- Görev Listesi:
• a. Haber metninde adı geçen kişileri, kurumları ve ülkeleri sıralayın.
• b. Haber metnindeki "AKP'li Cumhurbaşkanı Tayyip" sözlerinden "ettiğini öne sürdü." sözlerine kadar olan bölümü, bu sözler de dahil olmak üzere aynen tekrarlayın.

- Gösterilen Metin:
Erdoğan'ın doktoru 'helal tıp' istedi: Tıbbi cihazlar ve ilaçlar inancımızı tehdit ediyor

AKP'li Cumhurbaşkanı Tayyip Erdoğan'ın özel doktoru Cevdet Erdöl, ilaçların ve tıbbi cihazların "helal olmayan" katkılar içerdiğini öne sürerek Türkiye'nin kendi alternatiflerini geliştirmesi gerektiğini belirtti.

Erdoğan'ın doktoru 'helal tıp' istedi: Tıbbi cihazlar ve ilaçlar inancımızı tehdit ediyor

Sağlık Bilimleri Üniversitesi Rektörü ve Cumhurbaşkanı Tayyip Erdoğan’ın özel doktoru Cevdet Erdöl, ilaçların ve tıbbi cihazların “helal olmayan” katkılar içerdiğini ve inançları tehdit ettiğini öne sürerken, bunların Müslümanların genlerimini, geleneklerini, inançlarını tehdit ettiğini öne sürdü.

- Materyal Kümesi:
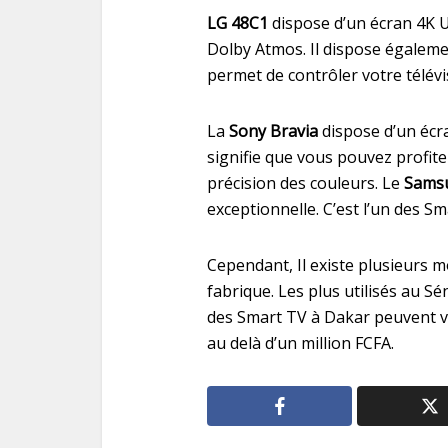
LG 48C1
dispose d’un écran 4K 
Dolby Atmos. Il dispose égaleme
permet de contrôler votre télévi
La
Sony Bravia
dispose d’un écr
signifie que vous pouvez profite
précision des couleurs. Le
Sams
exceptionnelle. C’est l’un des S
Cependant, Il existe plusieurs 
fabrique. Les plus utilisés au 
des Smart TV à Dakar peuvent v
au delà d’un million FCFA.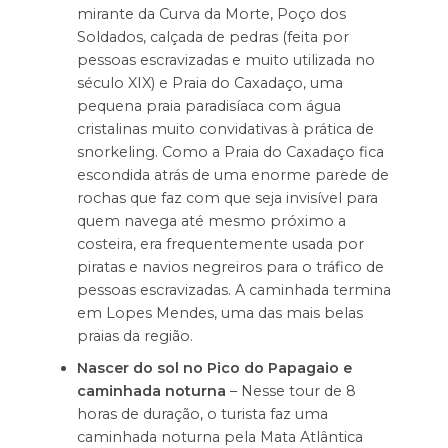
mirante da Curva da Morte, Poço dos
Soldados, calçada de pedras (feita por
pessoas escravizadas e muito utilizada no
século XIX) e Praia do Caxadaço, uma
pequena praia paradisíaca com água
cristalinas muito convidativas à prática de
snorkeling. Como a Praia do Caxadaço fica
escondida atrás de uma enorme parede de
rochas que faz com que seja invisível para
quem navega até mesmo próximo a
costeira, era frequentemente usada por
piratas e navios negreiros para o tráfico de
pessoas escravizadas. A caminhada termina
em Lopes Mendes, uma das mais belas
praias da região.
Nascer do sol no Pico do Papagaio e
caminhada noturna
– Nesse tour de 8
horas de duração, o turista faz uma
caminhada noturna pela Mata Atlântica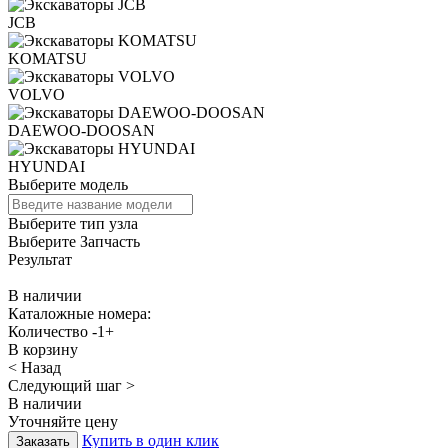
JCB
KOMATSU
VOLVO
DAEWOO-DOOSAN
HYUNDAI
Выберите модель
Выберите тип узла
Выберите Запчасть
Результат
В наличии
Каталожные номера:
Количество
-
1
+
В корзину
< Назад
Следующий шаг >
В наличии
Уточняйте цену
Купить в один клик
==
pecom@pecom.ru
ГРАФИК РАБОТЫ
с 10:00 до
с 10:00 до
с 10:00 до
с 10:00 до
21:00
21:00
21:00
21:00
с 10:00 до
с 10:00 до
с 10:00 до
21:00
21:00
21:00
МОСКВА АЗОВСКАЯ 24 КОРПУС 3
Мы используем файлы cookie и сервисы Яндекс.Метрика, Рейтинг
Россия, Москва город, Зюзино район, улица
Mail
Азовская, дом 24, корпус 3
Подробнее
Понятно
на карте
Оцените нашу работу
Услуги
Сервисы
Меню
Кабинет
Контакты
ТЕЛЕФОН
==
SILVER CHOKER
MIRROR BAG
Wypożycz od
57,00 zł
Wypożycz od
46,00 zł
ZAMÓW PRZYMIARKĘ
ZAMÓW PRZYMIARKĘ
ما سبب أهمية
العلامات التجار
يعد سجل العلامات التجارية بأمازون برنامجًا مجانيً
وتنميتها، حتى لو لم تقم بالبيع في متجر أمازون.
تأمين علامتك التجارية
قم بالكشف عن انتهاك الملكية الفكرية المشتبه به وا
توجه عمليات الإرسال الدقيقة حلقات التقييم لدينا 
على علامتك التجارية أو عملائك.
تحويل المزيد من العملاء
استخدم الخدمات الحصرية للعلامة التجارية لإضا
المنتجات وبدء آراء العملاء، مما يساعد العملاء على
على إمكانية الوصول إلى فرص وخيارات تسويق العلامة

- Görevlere Göre Çözümler:
• a.
- Tayyip Erdoğan
- Cevdet Erdöl
- AKP
- Sağlık Bilimleri Üniversitesi
- Türkiye

• b.
AKP'li Cumhurbaşkanı Tayyip Erdoğan'ın özel doktoru Cevdet Erdöl, ilaçların ve tıbbi cihazların "helal olmayan" katkılar içerdiğini öne sürerek Türkiye'nin kendi alternatiflerini geliştirmesi gerektiğini belirtti.

Erdoğan'ın doktoru 'helal tıp' istedi: Tıbbi cihazlar ve ilaçlar inancımızı tehdit ediyor

Sağlık Bilimleri Üniversitesi Rektörü ve Cumhurbaşkanı Tayyip Erdoğan’ın özel doktoru Cevdet Erdöl, ilaçların ve tıbbi cihazların “helal olmayan” katkılar içerdiğini ve inançları tehdit ettiğini öne sürerken, bunların Müslümanların genlerimini, geleneklerini, inançlarını tehdit ettiğini öne sürdü.